CONCLUSIONS: 1. Severe symptomatic peripheral vascular disease with 100% chronic occlusion of the left common and external iliac artery, and 100% occlusion of the distal right superficial femoral artery.

2. Unsuccessful peripheral revascularization attempt of the left iliac artery, unable to cross the lesion luminally, due to severe calcification, and chronicity of the occlusion.

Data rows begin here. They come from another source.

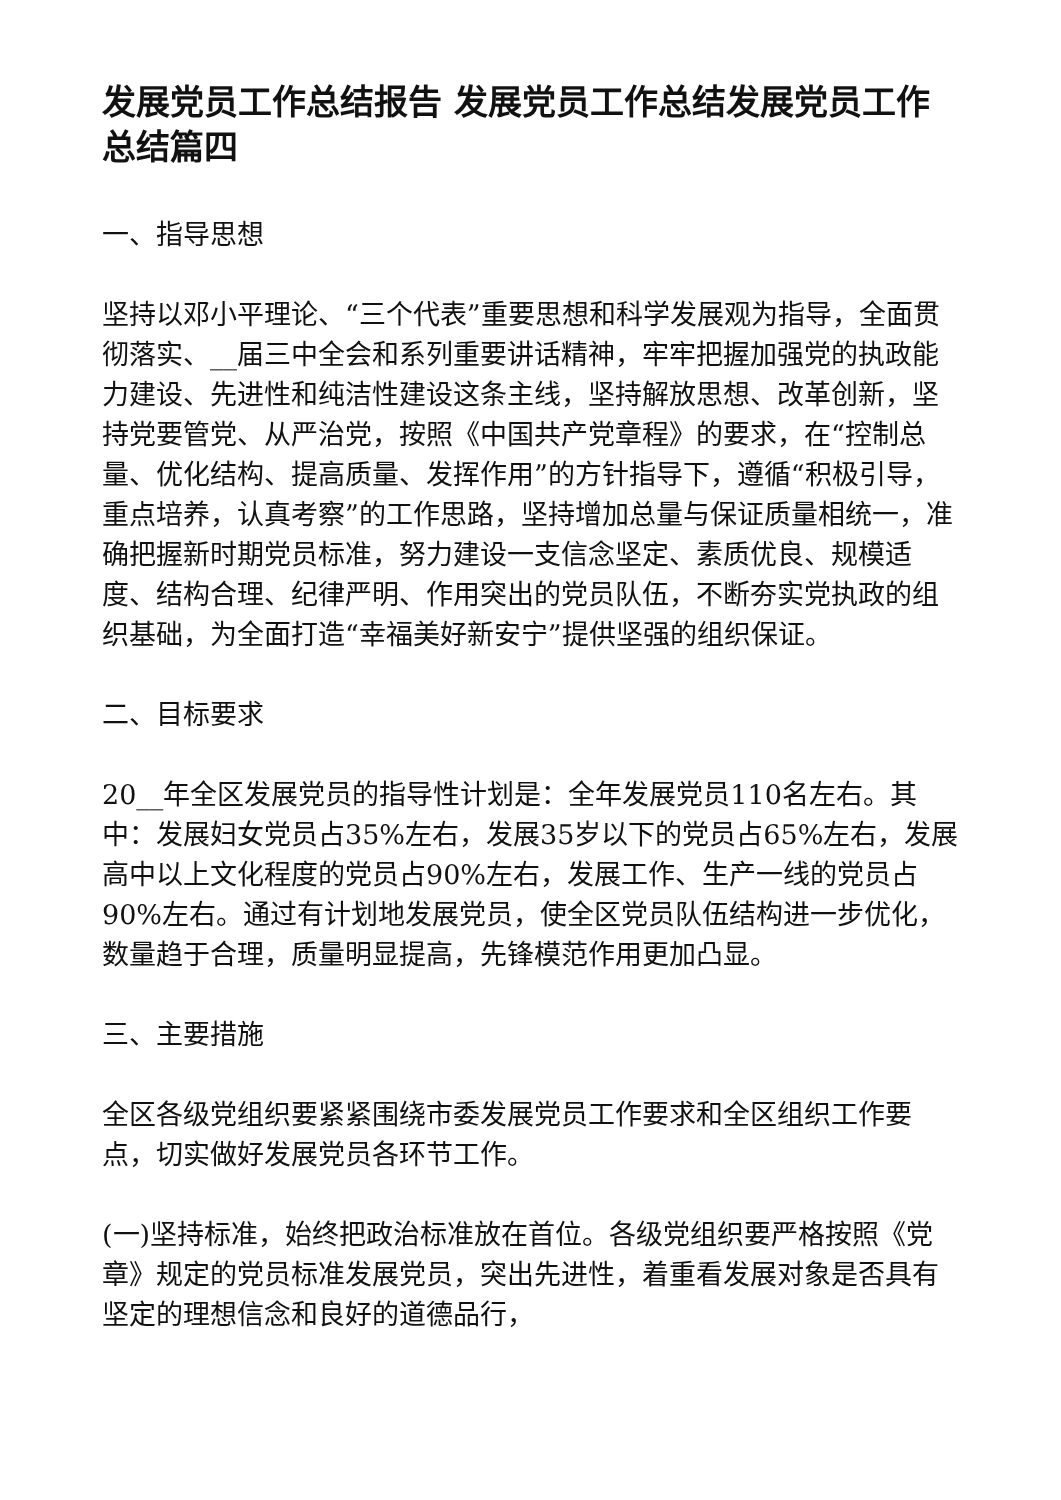发展党员工作总结报告 发展党员工作总结发展党员工作总结篇四
一、指导思想
坚持以邓小平理论、“三个代表”重要思想和科学发展观为指导，全面贯彻落实、__届三中全会和系列重要讲话精神，牢牢把握加强党的执政能力建设、先进性和纯洁性建设这条主线，坚持解放思想、改革创新，坚持党要管党、从严治党，按照《中国共产党章程》的要求，在“控制总量、优化结构、提高质量、发挥作用”的方针指导下，遵循“积极引导，重点培养，认真考察”的工作思路，坚持增加总量与保证质量相统一，准确把握新时期党员标准，努力建设一支信念坚定、素质优良、规模适度、结构合理、纪律严明、作用突出的党员队伍，不断夯实党执政的组织基础，为全面打造“幸福美好新安宁”提供坚强的组织保证。
二、目标要求
20__年全区发展党员的指导性计划是：全年发展党员110名左右。其中：发展妇女党员占35%左右，发展35岁以下的党员占65%左右，发展高中以上文化程度的党员占90%左右，发展工作、生产一线的党员占90%左右。通过有计划地发展党员，使全区党员队伍结构进一步优化，数量趋于合理，质量明显提高，先锋模范作用更加凸显。
三、主要措施
全区各级党组织要紧紧围绕市委发展党员工作要求和全区组织工作要点，切实做好发展党员各环节工作。
(一)坚持标准，始终把政治标准放在首位。各级党组织要严格按照《党章》规定的党员标准发展党员，突出先进性，着重看发展对象是否具有坚定的理想信念和良好的道德品行，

3. We will discuss case with vascular surgery, and will plan referral for right to left femorofemoral bypass, including endarterectomy of the left common femoral artery, should patient except the option, then we will plan angioplasty and stent of the right common iliac artery and reevaluation of the external iliac artery for possible stent. Alternatively, additional endovascular intervention can be considered, which would include access from left radial or left brachial with an attempt to cross the iliac artery antegradely with additional support from arm access, compared to right femoral access. I have discussed this options with the patient's family, in my opinion definitive treatment, such as femorofemoral bypass is most reasonable at this time
 
You rang?(Addams family 👹) I may be stretching a little with the codes, and I can't guarantee that they will get paid. But I would try these codes. 36245-LT for the right-side access into the left common iliac artery. 36140-LT,59 for the left common femoral access. 75710-LT for the left lower extremity (doctor is working on the left side so the right side is incidental). I agree with 37252 and would code 37253, however 37253 may not get paid.